Bis heute gibt die EU Bosnien keine wirkliche Perspektive. Die geltende Verfassung verhindert Reformen. Die Opfer des letzten Krieges in Europa werden abgestraft.

D er Krieg in Jugoslawien und noch mehr in Bosnien und Herzegowina von 1992 bis 1995 bedeutete einen Einschnitt in die Entwicklung Europas nach 1945. Er zwang angesichts der „ethnischen Säuberungen“, dem Auseinanderreißen einer traditionell multinationalen und multireligiösen Gesellschaft, mit dem Aufbau von Gefangenenlagern, den Massenvergewaltigungen und dem Genozid an der bosniakischen Bevölkerungsgruppe Europa dazu, politisch-moralisch Stellung zu beziehen. Und haben Europa und damit auch Deutschland die Prüfung bestanden?

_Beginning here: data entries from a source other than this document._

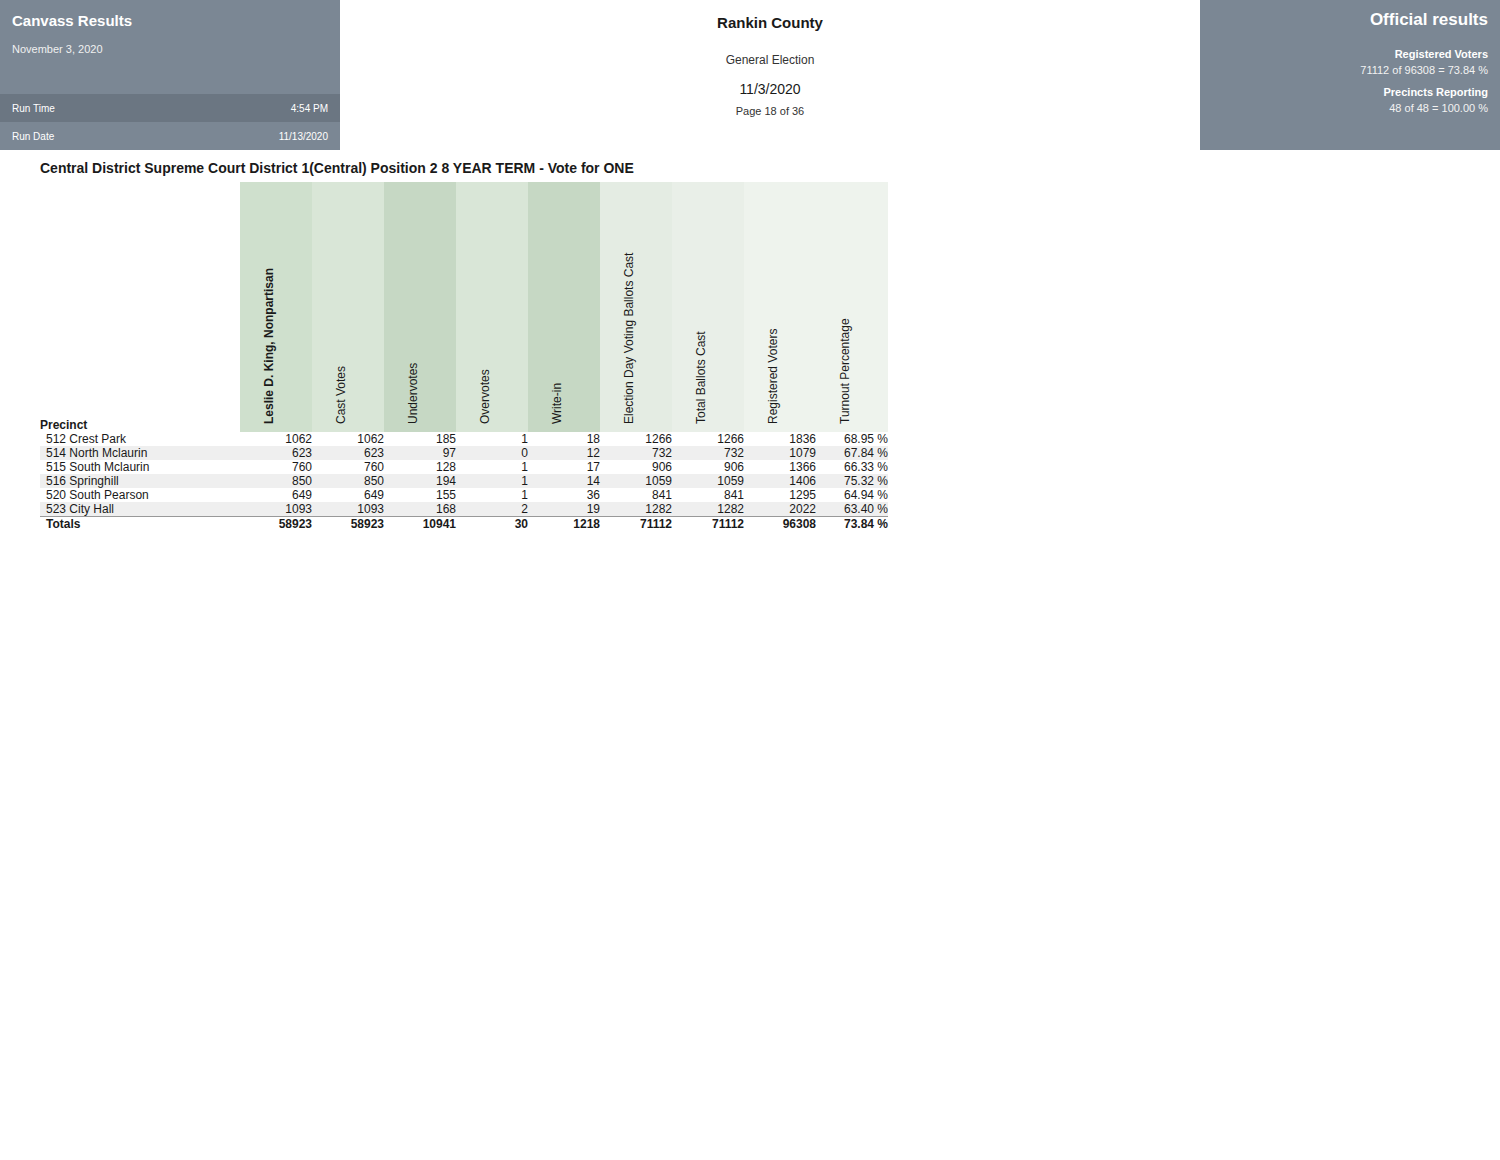Canvass Results
November 3, 2020
Run Time 4:54 PM
Run Date 11/13/2020
Rankin County
General Election
11/3/2020
Page 18 of 36
Official results
Registered Voters
71112 of 96308 = 73.84 %
Precincts Reporting
48 of 48 = 100.00 %
Central District Supreme Court District 1(Central) Position 2 8 YEAR TERM - Vote for ONE
| Precinct | Leslie D. King, Nonpartisan | Cast Votes | Undervotes | Overvotes | Write-in | Election Day Voting Ballots Cast | Total Ballots Cast | Registered Voters | Turnout Percentage |
| --- | --- | --- | --- | --- | --- | --- | --- | --- | --- |
| 512 Crest Park | 1062 | 1062 | 185 | 1 | 18 | 1266 | 1266 | 1836 | 68.95 % |
| 514 North Mclaurin | 623 | 623 | 97 | 0 | 12 | 732 | 732 | 1079 | 67.84 % |
| 515 South Mclaurin | 760 | 760 | 128 | 1 | 17 | 906 | 906 | 1366 | 66.33 % |
| 516 Springhill | 850 | 850 | 194 | 1 | 14 | 1059 | 1059 | 1406 | 75.32 % |
| 520 South Pearson | 649 | 649 | 155 | 1 | 36 | 841 | 841 | 1295 | 64.94 % |
| 523 City Hall | 1093 | 1093 | 168 | 2 | 19 | 1282 | 1282 | 2022 | 63.40 % |
| Totals | 58923 | 58923 | 10941 | 30 | 1218 | 71112 | 71112 | 96308 | 73.84 % |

Während des bosnischen Krieges selbst sicher nicht. Die politischen Debatten über das richtige Verhalten gegenüber dem Krieg in Jugoslawien führten oftmals ins Leere und die handfesten politisch-historischen Interessen Großbritanniens und Frankreichs, das alte Jugoslawien zu erhalten, wurden zumeist ausgeblendet.

In beiden Ländern herrschte damals die Meinung vor, man müsse den serbischen Präsidenten Slobodan Milosevic beim Zusammenhalt Jugoslawiens als Gegengewicht zu dem wiedervereinigten Deutschland stützen.

Bild: taz
ERICH RATHFELDER

ist Südosteuropa-Korrespondent der taz. Er lebt in Sarajevo und berichtete während der neunziger Jahre von den Brennpunkten auf dem Balkan. Zuletzt erschien von ihm "Kosovo. Geschichte eines Konflikts" (Suhrkamp).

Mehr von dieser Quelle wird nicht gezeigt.